## PROBLEM REQUIREMENTS
Repeat the records below verbatim, and do not copy their pictures.

## DATA FOR PROCESSING
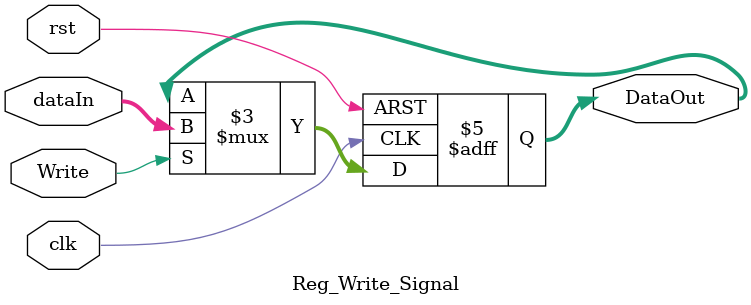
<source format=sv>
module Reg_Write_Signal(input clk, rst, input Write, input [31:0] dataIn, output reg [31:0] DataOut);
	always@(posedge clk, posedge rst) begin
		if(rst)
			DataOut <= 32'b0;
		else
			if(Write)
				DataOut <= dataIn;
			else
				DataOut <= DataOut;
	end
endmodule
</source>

## RESULT BELOW
<source format=sv>
module Reg_Write_Signal(input clk, rst, input Write, input [31:0] dataIn, output reg [31:0] DataOut);
	always@(posedge clk, posedge rst) begin
		if(rst)
			DataOut <= 32'b0;
		else
			if(Write)
				DataOut <= dataIn;
			else
				DataOut <= DataOut;
	end
endmodule
</source>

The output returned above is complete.